Extracted entries
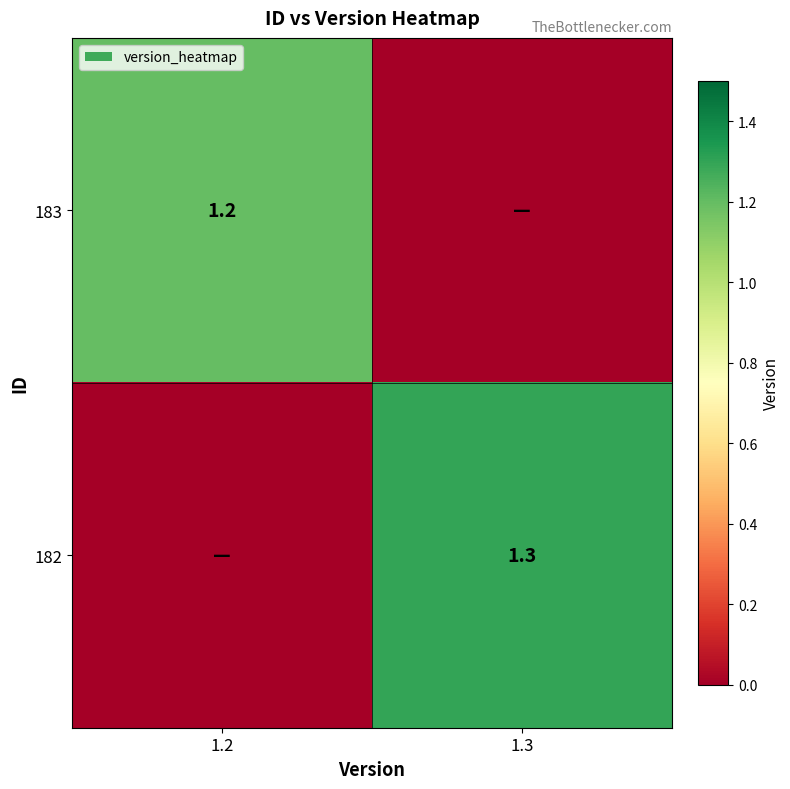

True or false: 183 has a value of 1.2 at 1.2.

True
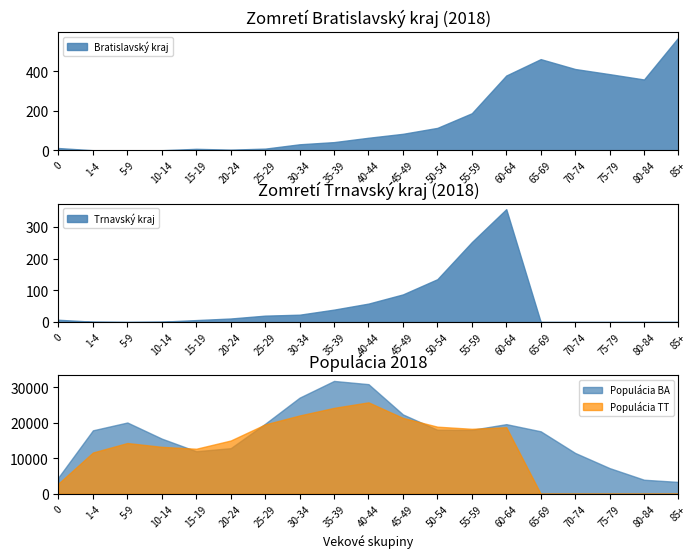

Which has a higher value, 75-79 or 5-9?

75-79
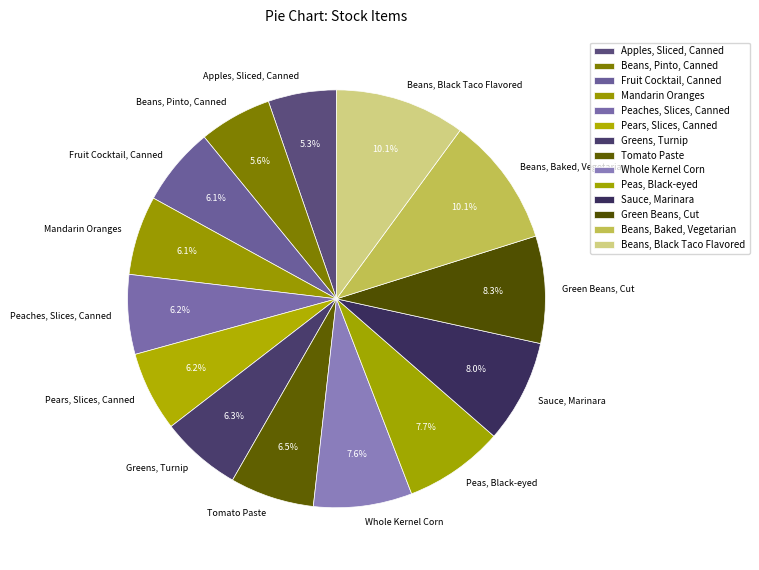

To the nearest percent, what portion does Peaches, Slices, Canned represent?

6%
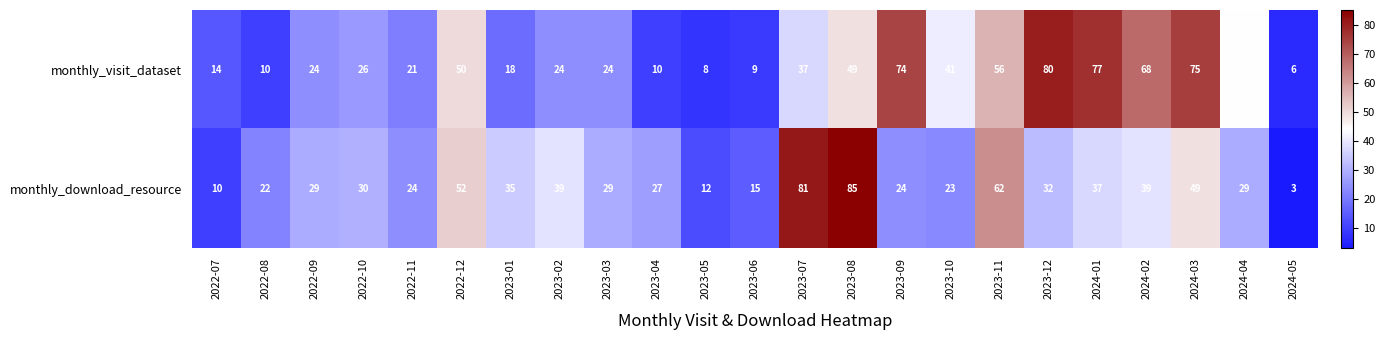

Rank the series by their maximum value, from lowest to highest.

monthly_visit_dataset, monthly_download_resource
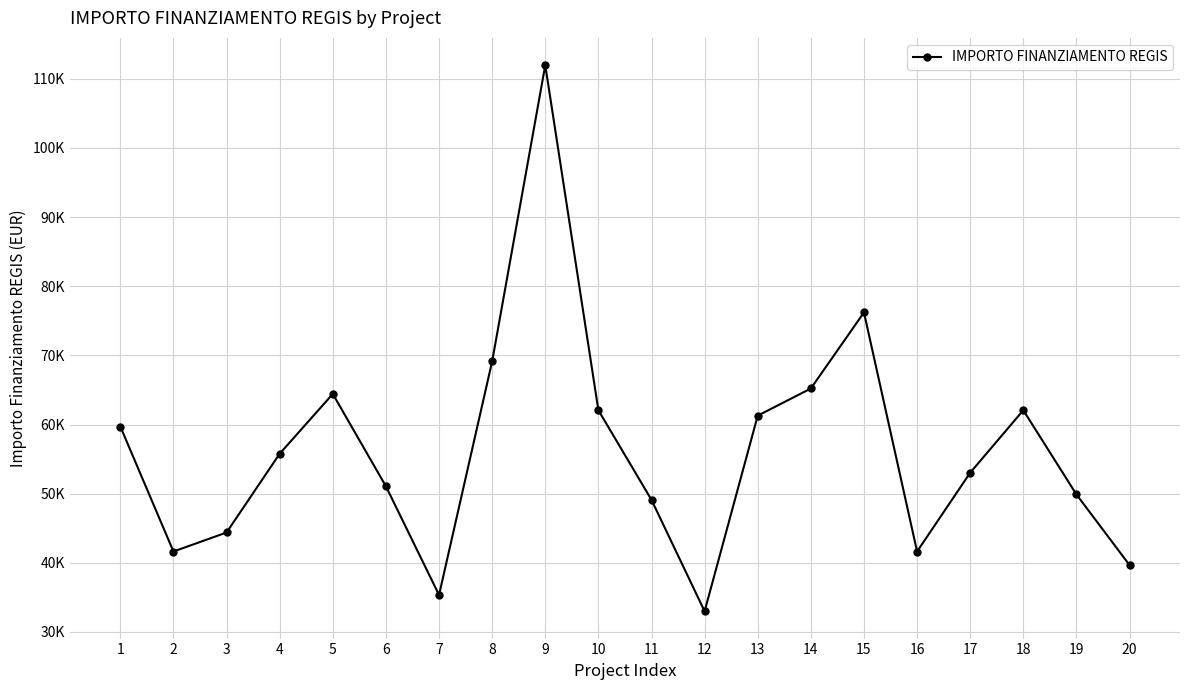

Between 20 and 12, which is larger?

20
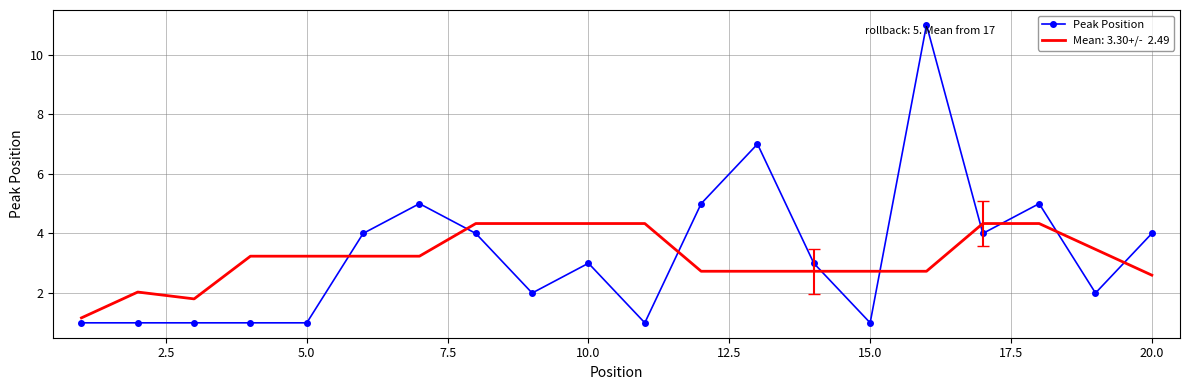

What is the minimum value shown in the chart?

1.0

The problem
Reproduce the text of all the records above verbatim, line for line, leaving out the pictures.

Reply to the exercise
True or false: 183 has a value of 1.2 at 1.2.

True

Which has a higher value, 75-79 or 5-9?

75-79

To the nearest percent, what portion does Peaches, Slices, Canned represent?

6%

Rank the series by their maximum value, from lowest to highest.

monthly_visit_dataset, monthly_download_resource

Between 20 and 12, which is larger?

20

What is the minimum value shown in the chart?

1.0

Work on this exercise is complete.